If you find one or more leaking injectors, it's easy to remove them while the rail assembly is loose. 

Make sure you have at least 4 spare insulator rings for the injectors in case some are damaged during rail removal.


----------



## cjserio (Mar 18, 2008)

Out of curiosity....where can you get the O-rings for the fuel injectors?


----------



## crvincent444 (Mar 2, 2009)

*thanks!*

Thanks rogoman for the info... May the Force be with you. I'll try that today, I was not wanting to change all four of them, they are kinda expensive...

cjserio, I found o-ring kits at autozone for $20. That is only for one injector though. 

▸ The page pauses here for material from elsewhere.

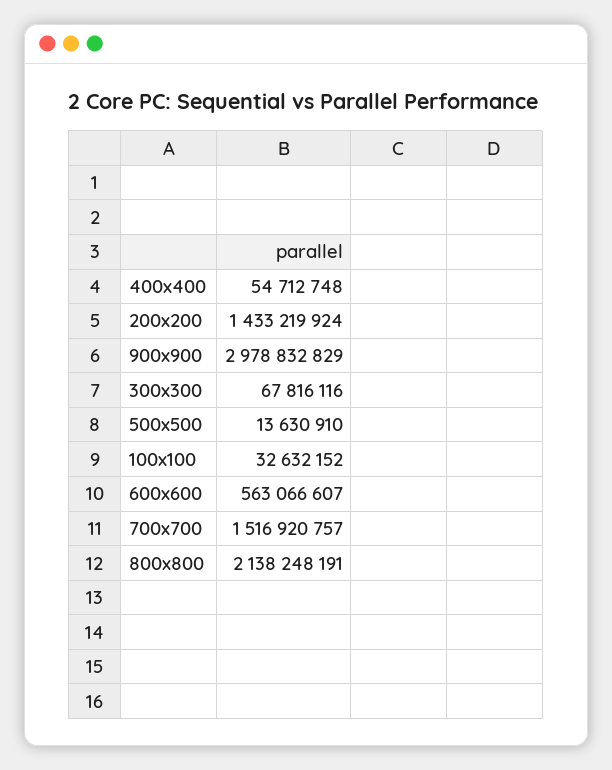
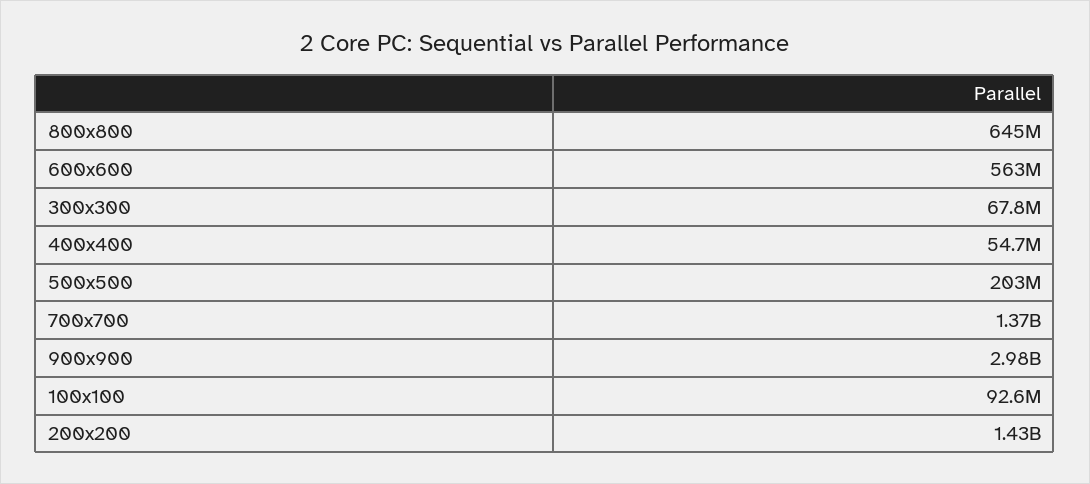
500x500: 13630910 -> 203000000
100x100: 32632152 -> 92600000
700x700: 1516920757 -> 1370000000
800x800: 2138248191 -> 645000000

Anyone found them cheaper somewhere else?


----------



## cjserio (Mar 18, 2008)

What about this?

http://www.autozone.com/autozone/catalog/accessories/accProductDetails.jsp?subSubPartId=&itemIdentifier=347152_0_0_&brandName=Help&displayName=Fuel+Injector+O-Ring&categoryNValue=101314&sortType=&store=03228&fromWhere=&fromString=search&itemId=prod12695&navValue=100416&skuDisplayName=30+pcs.+Assortment+Fuel+Injector+O-Ring&filterByKeyWord=injector&productId=347152&appQuestionText=&categoryDisplayName=Automotive+Help+and+Miscellaneous+Products&parentId=cat10044&subPartId=prod12695&questions=[]


----------



## crvincent444 (Mar 2, 2009)

Thanks that sound better than what I found!


----------



## crvincent444 (Mar 2, 2009)

could it be just a bad o ring that could cause this code problem...


----------